*Excerpted passage:*
────

Personal information
- National team: Germany
- Born: 17 January 1989 (age 37) Kaiserslautern, West Germany
- Website: jonathan-horne.de

Sport
- Country: Germany
- Sport: Karate
- Weight class: +84 kg
- Events: Kumite; Team kumite;

Medal record
Men's karate
Representing Germany
World Championships
| Gold medal – first place | 2018 Madrid | +84 kg |
| Silver medal – second place | 2014 Bremen | Team kumite |
| Bronze medal – third place | 2008 Tokyo | +80 kg |
| Bronze medal – third place | 2016 Linz | Team kumite |
European Championships
| Gold medal – first place | 2008 Tallinn | +80 kg |
| Gold medal – first place | 2010 Athens | +84 kg |
| Gold medal – first place | 2011 Zürich | +84 kg |
| Gold medal – first place | 2012 Adeje | +84 kg |
| Gold medal – first place | 2012 Adeje | Team kumite |
| Gold medal – first place | 2016 Montpellier | +84 kg |
| Gold medal – first place | 2019 Guadalajara | +84 kg |
| Gold medal – first place | 2021 Poreč | +84 kg |
| Bronze medal – third place | 2015 Istanbul | +84 kg |
| Bronze medal – third place | 2013 Budapest | +84 kg |
| Bronze medal – third place | 2013 Budapest | Team kumite |
| Bronze medal – third place | 2014 Tampere | +84 kg |
| Bronze medal – third place | 2014 Tampere | Team kumite |
World Games
| Gold medal – first place | 2009 Kaohsiung | +80 kg |
| Gold medal – first place | 2013 Cali | +84 kg |
European Games
| Silver medal – second place | 2015 Baku | +84 kg |
| Bronze medal – third place | 2019 Minsk | +84 kg |

= Jonathan Horne =

German karateka (born 1989)

────

*Exercise set:*
A - From the Jonathan Horne profile above, list every World Championships medal with its year and host city.
B - Write what comes next in the Jonathan Horne profile, after its final line, "German karateka (born 1989)".

────

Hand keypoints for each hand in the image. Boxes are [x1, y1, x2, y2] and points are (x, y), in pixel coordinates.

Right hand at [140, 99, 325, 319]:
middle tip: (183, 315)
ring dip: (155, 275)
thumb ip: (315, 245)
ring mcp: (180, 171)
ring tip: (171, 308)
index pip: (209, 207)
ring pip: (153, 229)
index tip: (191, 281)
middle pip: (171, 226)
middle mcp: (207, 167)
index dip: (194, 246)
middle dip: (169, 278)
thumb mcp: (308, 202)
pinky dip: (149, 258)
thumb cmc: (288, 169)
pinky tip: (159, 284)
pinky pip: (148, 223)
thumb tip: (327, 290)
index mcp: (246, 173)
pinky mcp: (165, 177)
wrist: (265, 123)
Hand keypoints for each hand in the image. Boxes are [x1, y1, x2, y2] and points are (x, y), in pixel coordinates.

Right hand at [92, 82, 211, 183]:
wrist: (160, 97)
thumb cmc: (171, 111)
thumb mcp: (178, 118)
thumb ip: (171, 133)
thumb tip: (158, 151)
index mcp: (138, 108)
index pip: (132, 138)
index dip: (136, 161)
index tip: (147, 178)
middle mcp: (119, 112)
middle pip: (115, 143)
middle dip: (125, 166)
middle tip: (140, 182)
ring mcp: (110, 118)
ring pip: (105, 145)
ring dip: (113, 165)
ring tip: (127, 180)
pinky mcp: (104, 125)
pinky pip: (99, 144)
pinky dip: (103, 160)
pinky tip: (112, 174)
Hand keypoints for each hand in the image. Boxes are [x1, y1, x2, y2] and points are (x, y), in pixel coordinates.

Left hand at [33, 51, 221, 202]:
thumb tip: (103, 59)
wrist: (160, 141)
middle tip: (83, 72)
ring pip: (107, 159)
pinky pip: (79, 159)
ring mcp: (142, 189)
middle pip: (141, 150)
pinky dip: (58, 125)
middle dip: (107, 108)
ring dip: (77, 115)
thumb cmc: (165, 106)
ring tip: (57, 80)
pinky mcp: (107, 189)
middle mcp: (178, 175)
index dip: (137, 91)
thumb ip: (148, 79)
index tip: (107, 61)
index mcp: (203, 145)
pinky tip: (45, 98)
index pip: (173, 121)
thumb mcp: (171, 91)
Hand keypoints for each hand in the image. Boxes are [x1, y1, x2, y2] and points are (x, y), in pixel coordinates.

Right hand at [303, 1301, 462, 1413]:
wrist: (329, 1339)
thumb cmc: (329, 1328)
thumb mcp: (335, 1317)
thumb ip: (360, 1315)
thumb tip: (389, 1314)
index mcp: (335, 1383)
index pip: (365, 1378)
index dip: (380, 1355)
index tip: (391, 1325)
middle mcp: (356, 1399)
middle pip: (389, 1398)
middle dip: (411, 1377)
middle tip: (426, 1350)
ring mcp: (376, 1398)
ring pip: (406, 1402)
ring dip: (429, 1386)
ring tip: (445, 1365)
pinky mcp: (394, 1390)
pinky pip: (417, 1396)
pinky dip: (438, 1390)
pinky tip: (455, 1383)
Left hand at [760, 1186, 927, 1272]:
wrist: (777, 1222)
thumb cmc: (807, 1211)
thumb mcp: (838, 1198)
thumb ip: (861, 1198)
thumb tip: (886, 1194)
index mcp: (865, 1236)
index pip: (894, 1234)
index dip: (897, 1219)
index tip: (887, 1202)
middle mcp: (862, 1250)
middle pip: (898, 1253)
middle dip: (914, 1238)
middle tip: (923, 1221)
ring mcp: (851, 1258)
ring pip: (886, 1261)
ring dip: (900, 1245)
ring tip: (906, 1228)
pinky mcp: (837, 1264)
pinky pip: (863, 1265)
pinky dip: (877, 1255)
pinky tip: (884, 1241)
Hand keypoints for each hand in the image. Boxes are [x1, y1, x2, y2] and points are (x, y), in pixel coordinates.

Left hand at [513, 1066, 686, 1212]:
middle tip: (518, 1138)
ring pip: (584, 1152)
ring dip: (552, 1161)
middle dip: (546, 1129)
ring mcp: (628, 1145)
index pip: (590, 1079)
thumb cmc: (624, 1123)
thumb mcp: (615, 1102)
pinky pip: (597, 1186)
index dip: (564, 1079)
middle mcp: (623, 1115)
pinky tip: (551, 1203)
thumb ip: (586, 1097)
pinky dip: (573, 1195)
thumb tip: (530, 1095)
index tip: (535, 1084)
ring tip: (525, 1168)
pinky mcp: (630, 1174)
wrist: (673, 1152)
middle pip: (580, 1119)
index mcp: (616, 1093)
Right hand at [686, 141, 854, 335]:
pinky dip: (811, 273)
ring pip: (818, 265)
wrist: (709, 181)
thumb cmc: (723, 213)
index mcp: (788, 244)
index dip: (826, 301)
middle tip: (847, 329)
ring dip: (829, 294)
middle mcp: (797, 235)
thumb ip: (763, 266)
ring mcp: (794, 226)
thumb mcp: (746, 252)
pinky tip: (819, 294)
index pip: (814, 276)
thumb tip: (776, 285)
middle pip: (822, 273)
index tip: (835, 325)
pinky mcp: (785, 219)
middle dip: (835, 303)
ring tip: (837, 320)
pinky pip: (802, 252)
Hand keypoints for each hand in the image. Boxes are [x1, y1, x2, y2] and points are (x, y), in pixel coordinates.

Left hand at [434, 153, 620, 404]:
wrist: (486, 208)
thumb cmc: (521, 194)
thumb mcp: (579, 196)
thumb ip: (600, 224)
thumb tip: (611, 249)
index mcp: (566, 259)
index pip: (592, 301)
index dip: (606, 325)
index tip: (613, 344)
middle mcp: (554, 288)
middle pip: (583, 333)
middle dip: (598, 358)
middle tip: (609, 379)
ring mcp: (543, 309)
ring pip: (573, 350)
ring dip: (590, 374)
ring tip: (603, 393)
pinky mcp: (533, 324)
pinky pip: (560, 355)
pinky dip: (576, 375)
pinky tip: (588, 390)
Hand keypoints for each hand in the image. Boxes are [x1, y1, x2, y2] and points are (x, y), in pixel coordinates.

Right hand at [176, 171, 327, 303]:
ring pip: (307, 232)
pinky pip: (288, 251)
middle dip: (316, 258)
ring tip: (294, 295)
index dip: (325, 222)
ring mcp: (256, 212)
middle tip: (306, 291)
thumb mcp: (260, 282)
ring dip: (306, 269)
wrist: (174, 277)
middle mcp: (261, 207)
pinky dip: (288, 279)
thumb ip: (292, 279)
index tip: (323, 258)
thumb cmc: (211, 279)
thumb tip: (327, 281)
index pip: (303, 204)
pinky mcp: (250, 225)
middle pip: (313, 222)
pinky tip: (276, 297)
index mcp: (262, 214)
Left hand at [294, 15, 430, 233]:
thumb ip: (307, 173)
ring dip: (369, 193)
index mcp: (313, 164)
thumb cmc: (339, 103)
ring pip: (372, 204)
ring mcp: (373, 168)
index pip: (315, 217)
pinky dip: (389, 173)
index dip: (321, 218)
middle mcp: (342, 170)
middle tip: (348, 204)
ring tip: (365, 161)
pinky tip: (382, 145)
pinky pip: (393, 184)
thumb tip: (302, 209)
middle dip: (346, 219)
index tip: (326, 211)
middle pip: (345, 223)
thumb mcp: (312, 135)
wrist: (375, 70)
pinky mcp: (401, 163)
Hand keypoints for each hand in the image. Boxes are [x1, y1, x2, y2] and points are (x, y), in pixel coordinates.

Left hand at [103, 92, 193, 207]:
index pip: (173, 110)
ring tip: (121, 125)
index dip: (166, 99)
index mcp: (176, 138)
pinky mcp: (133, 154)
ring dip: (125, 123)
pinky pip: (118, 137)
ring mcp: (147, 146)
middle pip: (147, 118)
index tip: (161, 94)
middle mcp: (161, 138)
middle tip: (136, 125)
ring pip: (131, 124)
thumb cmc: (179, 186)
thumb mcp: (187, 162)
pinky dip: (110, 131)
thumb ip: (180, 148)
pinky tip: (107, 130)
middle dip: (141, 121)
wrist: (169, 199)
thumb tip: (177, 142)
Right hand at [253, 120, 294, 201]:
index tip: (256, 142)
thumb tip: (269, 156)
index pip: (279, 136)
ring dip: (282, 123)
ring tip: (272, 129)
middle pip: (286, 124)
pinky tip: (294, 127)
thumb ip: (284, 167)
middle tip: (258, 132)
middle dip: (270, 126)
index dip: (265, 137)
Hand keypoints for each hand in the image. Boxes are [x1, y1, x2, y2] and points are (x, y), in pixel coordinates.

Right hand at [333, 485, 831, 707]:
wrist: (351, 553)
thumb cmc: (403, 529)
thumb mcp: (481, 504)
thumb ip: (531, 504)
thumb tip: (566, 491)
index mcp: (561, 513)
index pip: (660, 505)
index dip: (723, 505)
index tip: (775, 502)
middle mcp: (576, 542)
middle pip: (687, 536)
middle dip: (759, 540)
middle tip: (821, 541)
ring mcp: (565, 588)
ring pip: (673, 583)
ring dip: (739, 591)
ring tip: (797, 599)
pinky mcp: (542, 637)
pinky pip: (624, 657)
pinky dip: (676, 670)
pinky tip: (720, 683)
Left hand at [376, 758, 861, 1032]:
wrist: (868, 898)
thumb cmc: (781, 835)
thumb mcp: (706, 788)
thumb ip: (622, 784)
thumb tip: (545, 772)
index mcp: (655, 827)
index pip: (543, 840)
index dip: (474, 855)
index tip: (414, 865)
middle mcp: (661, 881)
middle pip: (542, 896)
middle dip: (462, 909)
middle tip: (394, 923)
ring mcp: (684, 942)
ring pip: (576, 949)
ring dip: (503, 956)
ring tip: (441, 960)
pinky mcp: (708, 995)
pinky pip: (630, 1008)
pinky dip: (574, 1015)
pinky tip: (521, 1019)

────

*Expected results:*
A -
- Gold, 2018 Madrid
- Silver, 2014 Bremen
- Bronze, 2008 Tokyo
- Bronze, 2016 Linz

B -
Jonathan Horne (born 17 January 1989) is a German karateka. At the 2018 World Karate Championships in Madrid, Spain, he won the gold medal in the men's +84 kg event. He represented Germany at the 2020 Summer Olympics in Tokyo, Japan.

He also won the gold medal in his event on seven occasions at the European Karate Championships, most recently at the 2021 European Karate Championships held in Poreč, Croatia.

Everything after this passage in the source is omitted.